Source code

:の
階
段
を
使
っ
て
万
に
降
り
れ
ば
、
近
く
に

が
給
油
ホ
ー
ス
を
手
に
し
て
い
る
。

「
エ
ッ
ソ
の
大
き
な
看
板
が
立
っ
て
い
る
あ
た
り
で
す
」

TASK >> All the records above need to be set down again exactly as they were given.

TASK ANSWER >>
Source code

:の
階
段
を
使
っ
て
万
に
降
り
れ
ば
、
近
く
に

が
給
油
ホ
ー
ス
を
手
に
し
て
い
る
。

「
エ
ッ
ソ
の
大
き
な
看
板
が
立
っ
て
い
る
あ
た
り
で
す
」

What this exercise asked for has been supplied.